The purpose of this study was to develop a model of
bacterial meningitis in young adult rats for assessing the efficacy of
antimicrobial agents. Sixty 200- to 300-g male Sprague Dawley CD rats were inoculated intracisternally with 5.78 log10 CFU of a clinical isolate of Streptococcus pneumoniae in 5% hog
gastric mucin. Inoculated rats were assigned to six groups containing 10 animals each. Group-1 rats served as controls and did not receive
antibiotics. Rats of groups 2 to 4 received (subcutaneously every 12 h)
cefotaxime (25, 6.25, and 1.56 mg/kg of
body weight respectively). Rats of groups 5 and 6 received
ampicillin (50 and 12.5 mg/kg respectively) and
gentamicin (2.0 and 0.5 mg/kg respectively). Five additional Sprague Dawley CD rats were inoculated with only gastric hog
mucin and were assigned to group 7. At postinoculation day 4 all animals were euthanized. Cerebral spinal fluid was collected for culturing. Brains were harvested for histologic examination and culturing. Untreated, infected control (group-1) animals were culture-positive for S. pneumoniae in the brain and cerebral spinal fluid. Of the
antibiotic regimens evaluated, only
cefotaxime (25 mg/kg) eradicated bacteria from the cerebral spinal fluid and brain.
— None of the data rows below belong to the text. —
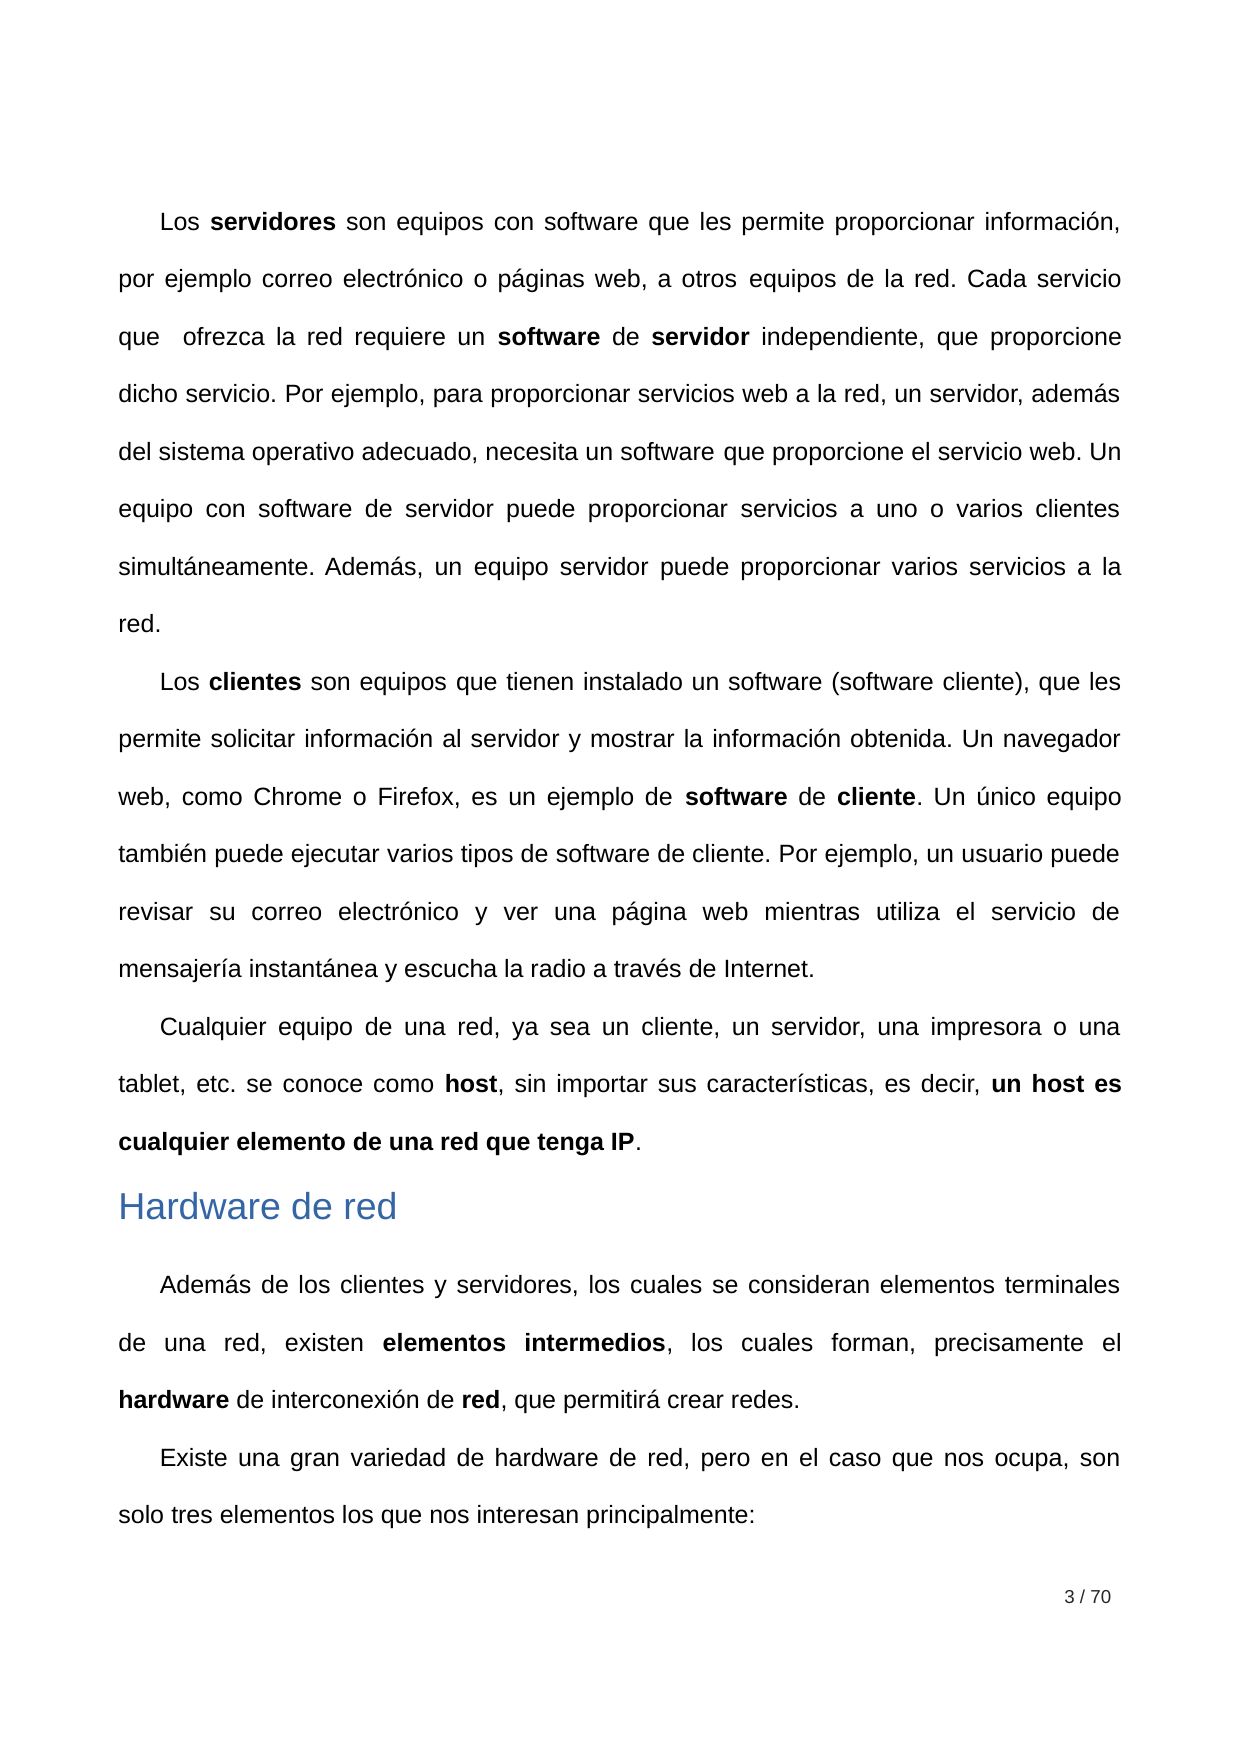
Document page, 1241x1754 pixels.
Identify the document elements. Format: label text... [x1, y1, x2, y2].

text Hardware de red [118, 1184, 1122, 1227]
text Además de los clientes y servidores, los cuales se consideran elementos terminales de una red, existen elementos intermedios, los cuales forman, precisamente el hardware de interconexión de red, que permitirá crear redes. [118, 1270, 1122, 1414]
text Cualquier equipo de una red, ya sea un cliente, un servidor, una impresora o una tablet, etc. se conoce como host, sin importar sus características, es decir, un host es cualquier elemento de una red que tenga IP. [118, 1012, 1122, 1155]
text Los clientes son equipos que tienen instalado un software (software cliente), que les permite solicitar información al servidor y mostrar la información obtenida. Un navegador web, como Chrome o Firefox, es un ejemplo de software de cliente. Un único equipo también puede ejecutar varios tipos de software de cliente. Por ejemplo, un usuario puede revisar su correo electrónico y ver una página web mientras utiliza el servicio de mensajería instantánea y escucha la radio a través de Internet. [118, 667, 1122, 983]
text Los servidores son equipos con software que les permite proporcionar información, por ejemplo correo electrónico o páginas web, a otros equipos de la red. Cada servicio que ofrezca la red requiere un software de servidor independiente, que proporcione dicho servicio. Por ejemplo, para proporcionar servicios web a la red, un servidor, además del sistema operativo adecuado, necesita un software que proporcione el servicio web. Un equipo con software de servidor puede proporcionar servicios a uno o varios clientes simultáneamente. Además, un equipo servidor puede proporcionar varios servicios a la red. [118, 207, 1122, 638]
text Existe una gran variedad de hardware de red, pero en el caso que nos ocupa, son solo tres elementos los que nos interesan principalmente: [118, 1443, 1122, 1529]
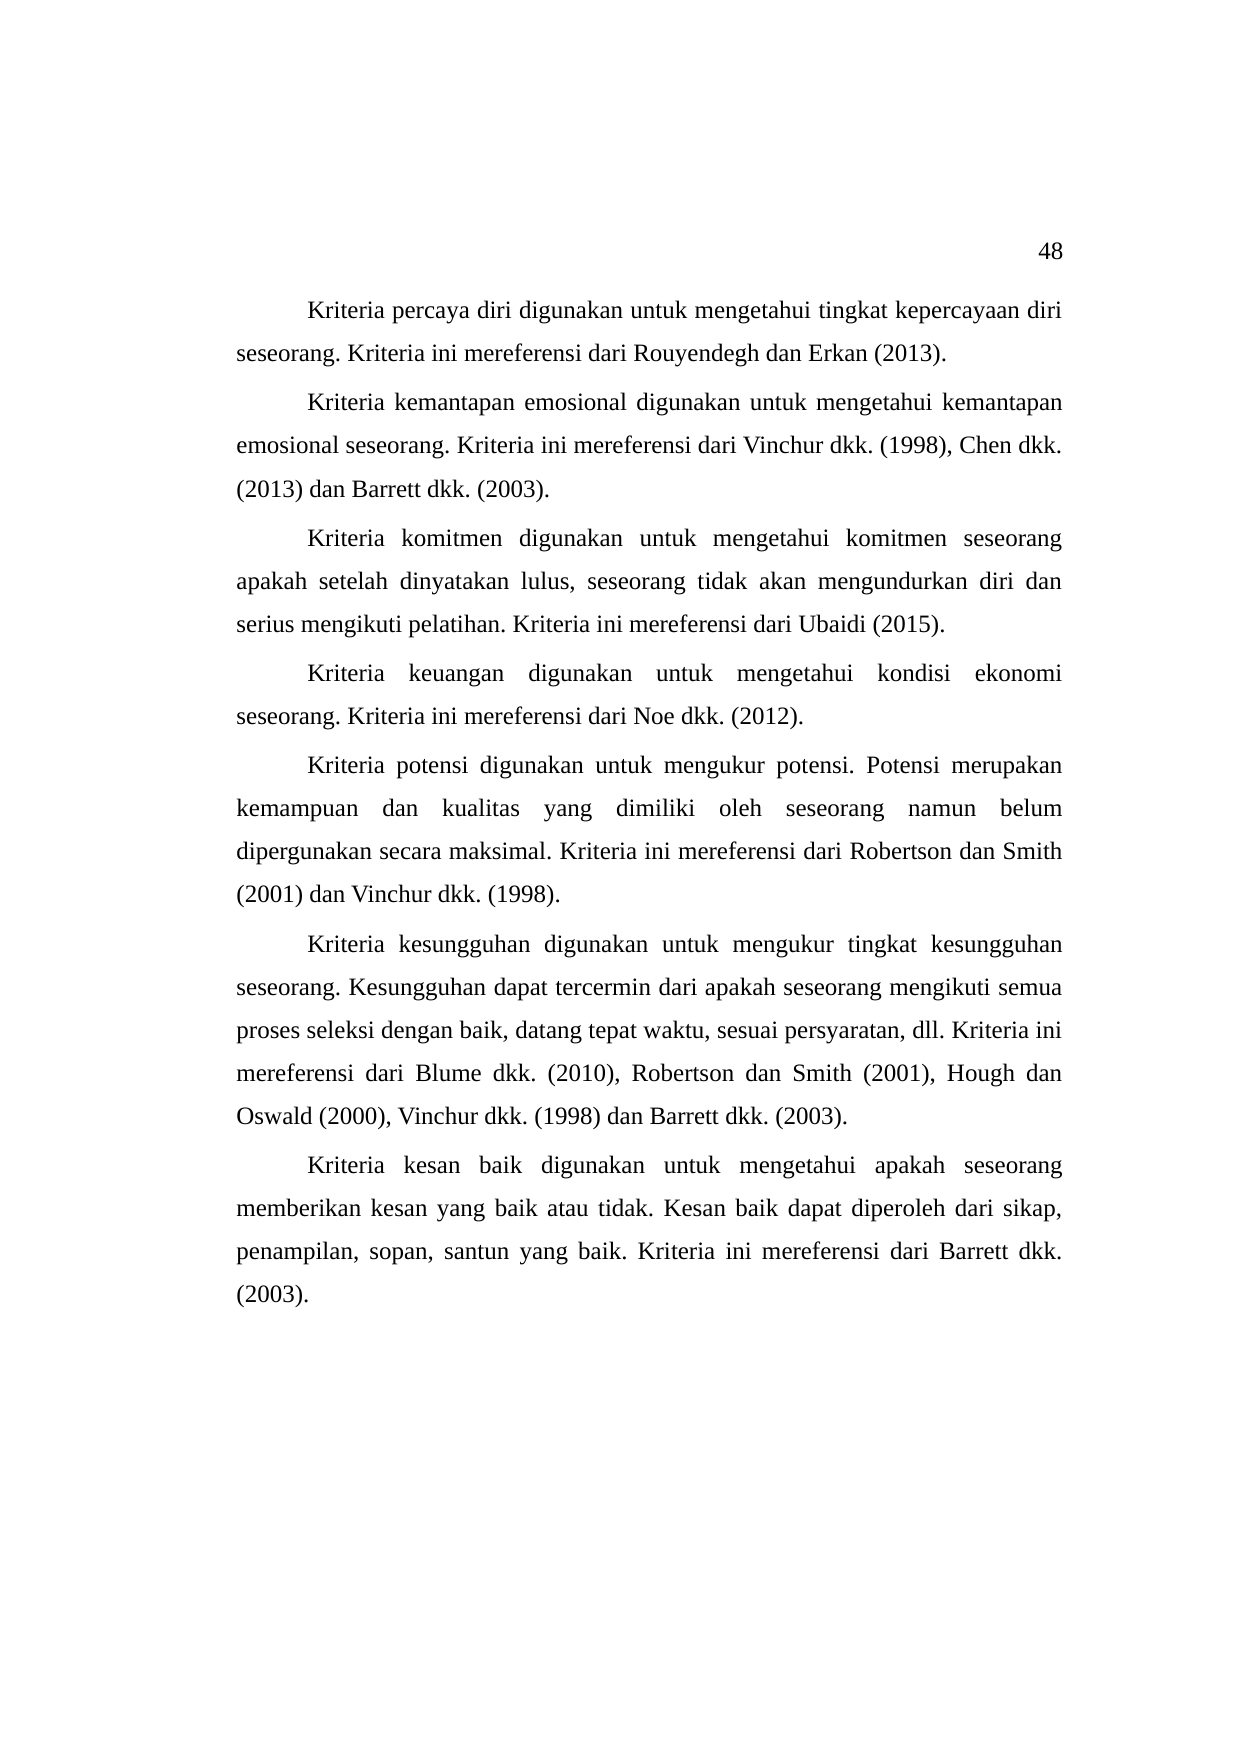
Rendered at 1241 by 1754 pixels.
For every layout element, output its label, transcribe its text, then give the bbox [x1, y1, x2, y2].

text Kriteria potensi digunakan untuk mengukur potensi. Potensi merupakan kemampuan dan kualitas yang dimiliki oleh seseorang namun belum dipergunakan secara maksimal. Kriteria ini mereferensi dari Robertson dan Smith (2001) dan Vinchur dkk. (1998). [236, 750, 1063, 908]
text Kriteria kemantapan emosional digunakan untuk mengetahui kemantapan emosional seseorang. Kriteria ini mereferensi dari Vinchur dkk. (1998), Chen dkk. (2013) dan Barrett dkk. (2003). [236, 387, 1063, 502]
text Kriteria kesan baik digunakan untuk mengetahui apakah seseorang memberikan kesan yang baik atau tidak. Kesan baik dapat diperoleh dari sikap, penampilan, sopan, santun yang baik. Kriteria ini mereferensi dari Barrett dkk. (2003). [236, 1150, 1063, 1308]
text Kriteria kesungguhan digunakan untuk mengukur tingkat kesungguhan seseorang. Kesungguhan dapat tercermin dari apakah seseorang mengikuti semua proses seleksi dengan baik, datang tepat waktu, sesuai persyaratan, dll. Kriteria ini mereferensi dari Blume dkk. (2010), Robertson dan Smith (2001), Hough dan Oswald (2000), Vinchur dkk. (1998) dan Barrett dkk. (2003). [236, 929, 1063, 1130]
text Kriteria percaya diri digunakan untuk mengetahui tingkat kepercayaan diri seseorang. Kriteria ini mereferensi dari Rouyendegh dan Erkan (2013). [236, 295, 1063, 367]
text Kriteria keuangan digunakan untuk mengetahui kondisi ekonomi seseorang. Kriteria ini mereferensi dari Noe dkk. (2012). [236, 658, 1063, 730]
text Kriteria komitmen digunakan untuk mengetahui komitmen seseorang apakah setelah dinyatakan lulus, seseorang tidak akan mengundurkan diri dan serius mengikuti pelatihan. Kriteria ini mereferensi dari Ubaidi (2015). [236, 523, 1063, 638]
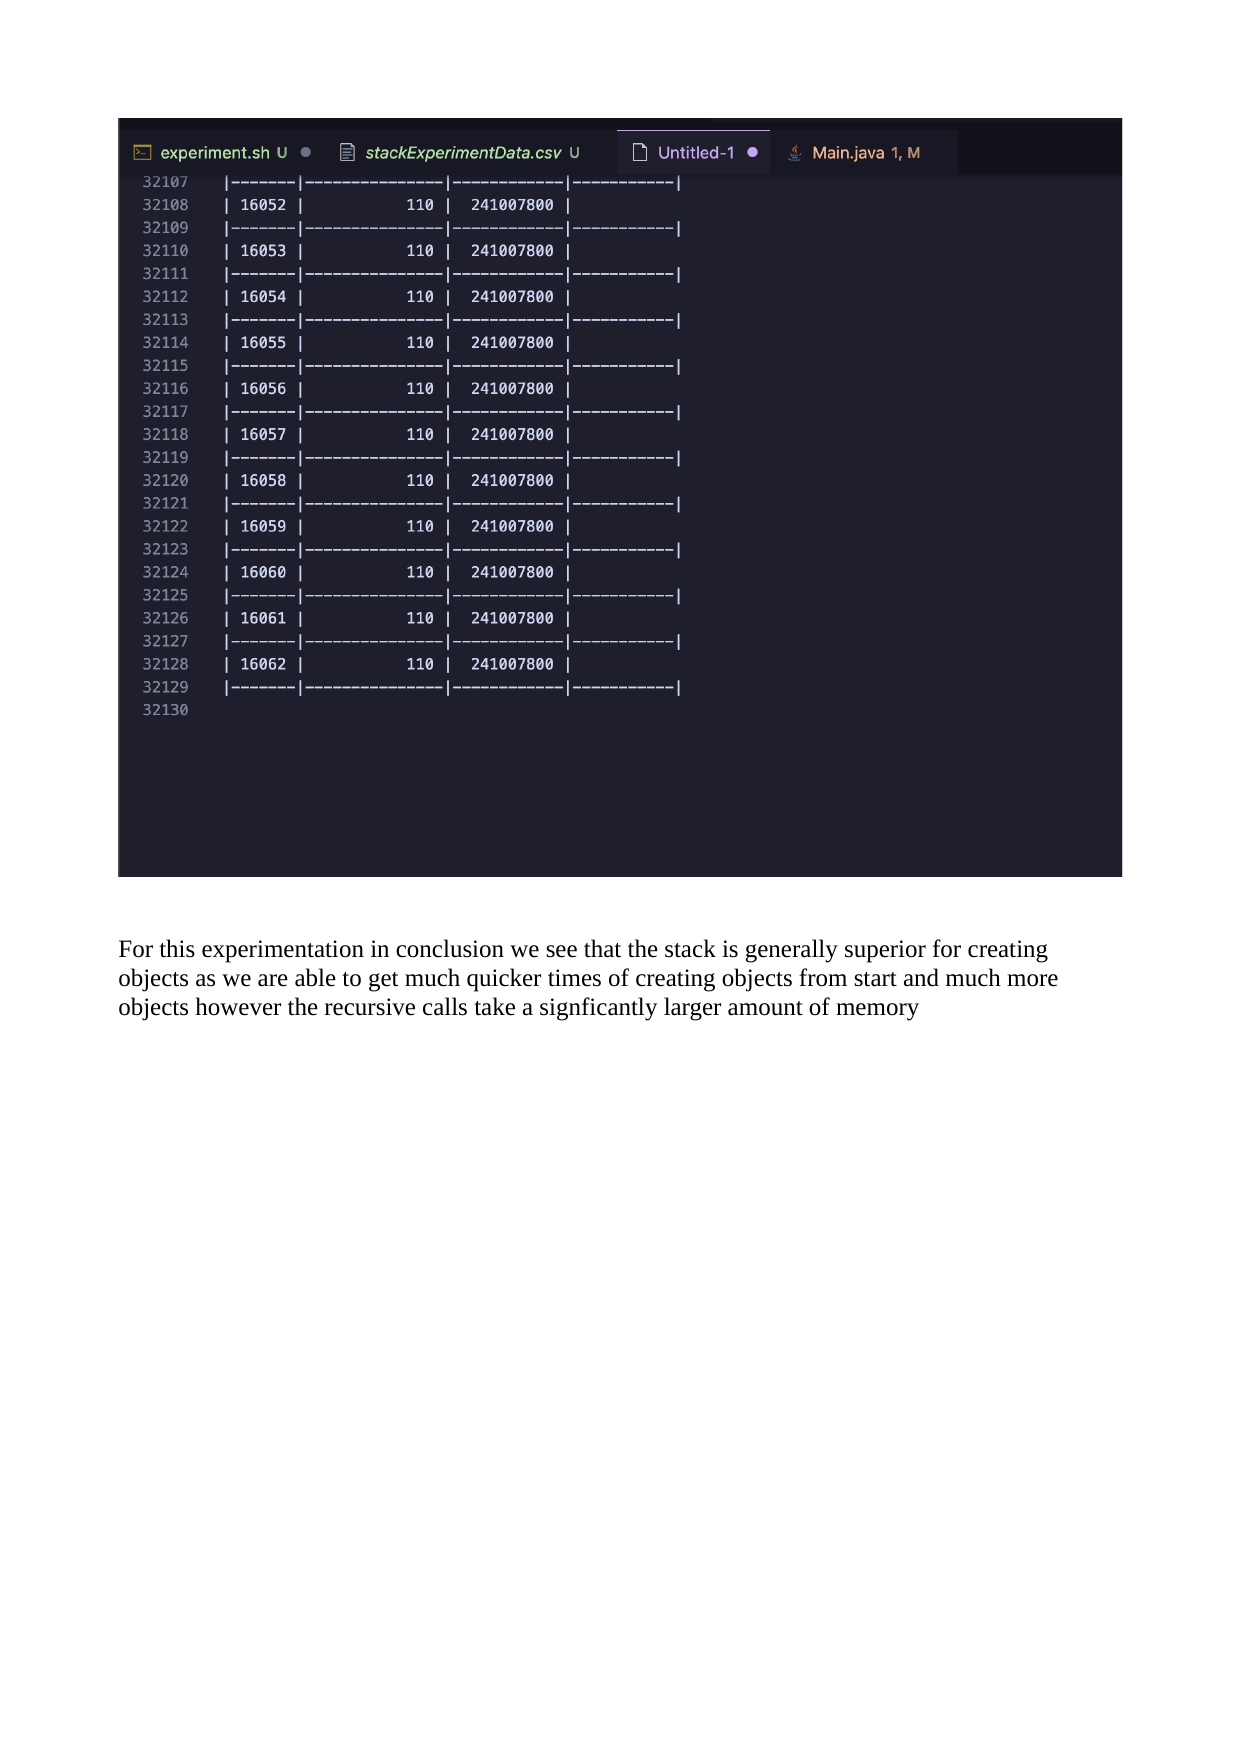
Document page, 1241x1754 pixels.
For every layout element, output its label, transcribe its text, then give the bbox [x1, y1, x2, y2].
Cefotaxime at 25 or 6.25 mg/kg significantly (P < or = 0.05) decreased the bacterial burden of S. pneumoniae, whereas
cefotaxime at 1.56 mg/kg and
ampicillin/
gentamicin combinations did not. There was histopathological evidence of subacute
meningitis in infected rats. No
meningitis was observed in rats receiving 25 mg of
cefotaxime/kg. This model demonstrates the ability to induce
bacterial meningitis with S. pneumoniae in adult rats and the ability to clear
infection in 90 to 100% of the animals by administration of
cefotaxime at dosages of 6.25 and 25 mg/kg given subcutaneously every 12 h.